Using loopnz in modern x86 is not faster than a well-written loop using separate decrement and jnz operations. It may not be slower either, but using the generic version is still better, since the compiler can generate the loop using ANY register, rather than being forced to use ECX. Restricting register usage will make the register allocation more complicated (and the compiler will have to know at the beginning that it should use loopnz, so that when it gets to the end, it has the right value in ECX). In this case, there's no benefit. If something like this makes loops MUCH more efficient, then the compiler will be tuned to do that, but modern x86 processors are very efficient at simple instructions, so in most cases, the complex alternative instructions are either slower or equal to the simple variants.
Perhaps the loops were slower due to a misunderstanding of tabstop's algorithm?
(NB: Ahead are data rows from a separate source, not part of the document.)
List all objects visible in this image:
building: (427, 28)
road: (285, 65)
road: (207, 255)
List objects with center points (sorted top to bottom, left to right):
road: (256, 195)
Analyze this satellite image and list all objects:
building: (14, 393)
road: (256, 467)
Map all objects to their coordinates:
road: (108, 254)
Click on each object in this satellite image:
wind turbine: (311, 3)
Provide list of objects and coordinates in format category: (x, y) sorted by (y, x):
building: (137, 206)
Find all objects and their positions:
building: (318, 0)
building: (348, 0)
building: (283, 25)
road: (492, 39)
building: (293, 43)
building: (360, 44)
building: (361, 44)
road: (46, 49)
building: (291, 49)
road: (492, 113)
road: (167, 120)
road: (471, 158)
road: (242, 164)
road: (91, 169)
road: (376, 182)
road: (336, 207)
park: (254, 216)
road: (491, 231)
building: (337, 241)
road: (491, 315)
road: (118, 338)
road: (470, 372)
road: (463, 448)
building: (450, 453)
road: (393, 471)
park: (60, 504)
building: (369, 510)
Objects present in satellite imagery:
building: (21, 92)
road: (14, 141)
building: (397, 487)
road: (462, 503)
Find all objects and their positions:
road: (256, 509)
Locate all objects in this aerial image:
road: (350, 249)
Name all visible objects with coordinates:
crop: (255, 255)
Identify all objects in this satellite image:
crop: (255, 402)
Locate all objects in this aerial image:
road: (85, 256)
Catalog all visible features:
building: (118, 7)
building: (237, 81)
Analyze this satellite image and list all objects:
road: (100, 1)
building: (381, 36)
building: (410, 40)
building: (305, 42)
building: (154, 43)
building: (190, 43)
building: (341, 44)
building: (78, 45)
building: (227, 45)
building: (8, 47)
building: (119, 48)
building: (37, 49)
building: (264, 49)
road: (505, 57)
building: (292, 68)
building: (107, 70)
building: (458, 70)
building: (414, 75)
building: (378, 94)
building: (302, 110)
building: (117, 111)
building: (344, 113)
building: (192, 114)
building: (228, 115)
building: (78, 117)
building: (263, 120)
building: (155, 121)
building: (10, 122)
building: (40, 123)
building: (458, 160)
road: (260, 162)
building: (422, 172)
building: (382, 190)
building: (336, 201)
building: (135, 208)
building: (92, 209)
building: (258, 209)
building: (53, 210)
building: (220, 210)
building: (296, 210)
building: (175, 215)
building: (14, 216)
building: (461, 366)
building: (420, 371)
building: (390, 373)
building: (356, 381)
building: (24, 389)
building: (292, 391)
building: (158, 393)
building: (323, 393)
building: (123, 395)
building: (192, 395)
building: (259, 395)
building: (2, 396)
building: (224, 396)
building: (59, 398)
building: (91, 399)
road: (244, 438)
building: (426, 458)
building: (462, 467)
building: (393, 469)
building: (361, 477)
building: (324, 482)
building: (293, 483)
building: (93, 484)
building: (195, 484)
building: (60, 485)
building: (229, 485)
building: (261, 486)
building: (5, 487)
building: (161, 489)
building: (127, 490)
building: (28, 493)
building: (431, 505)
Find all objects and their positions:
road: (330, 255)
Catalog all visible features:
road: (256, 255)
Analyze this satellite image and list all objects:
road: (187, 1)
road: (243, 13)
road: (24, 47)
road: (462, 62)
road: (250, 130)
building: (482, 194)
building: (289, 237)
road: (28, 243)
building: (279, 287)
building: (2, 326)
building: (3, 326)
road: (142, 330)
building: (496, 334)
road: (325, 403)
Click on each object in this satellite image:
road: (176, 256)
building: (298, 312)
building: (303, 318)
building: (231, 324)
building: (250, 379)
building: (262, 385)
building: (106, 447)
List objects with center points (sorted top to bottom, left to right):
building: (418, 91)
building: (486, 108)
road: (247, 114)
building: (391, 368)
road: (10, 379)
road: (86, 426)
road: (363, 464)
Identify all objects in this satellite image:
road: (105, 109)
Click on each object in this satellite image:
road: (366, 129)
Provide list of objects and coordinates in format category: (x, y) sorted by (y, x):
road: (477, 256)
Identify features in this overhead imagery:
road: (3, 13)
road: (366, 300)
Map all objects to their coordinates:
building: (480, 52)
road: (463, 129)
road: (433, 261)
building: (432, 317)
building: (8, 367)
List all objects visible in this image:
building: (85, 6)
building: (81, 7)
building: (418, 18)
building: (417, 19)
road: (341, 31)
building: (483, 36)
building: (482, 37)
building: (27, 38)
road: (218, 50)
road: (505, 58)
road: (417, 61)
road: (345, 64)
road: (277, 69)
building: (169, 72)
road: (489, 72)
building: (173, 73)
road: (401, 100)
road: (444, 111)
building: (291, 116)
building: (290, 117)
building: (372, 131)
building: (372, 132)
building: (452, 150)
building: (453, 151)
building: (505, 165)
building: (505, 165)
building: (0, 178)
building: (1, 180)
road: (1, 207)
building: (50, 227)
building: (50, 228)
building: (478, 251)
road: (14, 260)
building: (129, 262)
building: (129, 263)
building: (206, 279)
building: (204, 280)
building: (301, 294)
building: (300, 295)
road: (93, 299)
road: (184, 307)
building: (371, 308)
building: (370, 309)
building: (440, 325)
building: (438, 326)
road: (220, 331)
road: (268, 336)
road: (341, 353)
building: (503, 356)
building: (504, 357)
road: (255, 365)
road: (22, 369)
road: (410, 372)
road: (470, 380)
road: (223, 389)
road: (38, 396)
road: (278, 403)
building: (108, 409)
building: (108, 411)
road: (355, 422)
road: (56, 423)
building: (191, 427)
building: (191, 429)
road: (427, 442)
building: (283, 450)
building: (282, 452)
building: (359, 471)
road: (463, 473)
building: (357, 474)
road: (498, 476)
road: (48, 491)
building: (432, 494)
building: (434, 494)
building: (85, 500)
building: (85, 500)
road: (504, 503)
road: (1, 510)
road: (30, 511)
In particular, although tabstop says there's nothing wrong with nested loops, his algorithm doesn't actually have any - just a single loop that goes through both containers at the same time, taking advantage of their being sorted and unique.
I myself have previously needed to do this, and not long ago I might add. set_symmetric_difference didn't cut it because it puts both differences in the same set. set_difference works but needs two passes.
The approach I suggest is to go into your algorithm header, find the code for set_symmetric difference, copy it and modify it to put the A-B and B-A into seperate sets.
It logically should be about twice as fast as two set_difference calls. If not then you've probably made a mistake.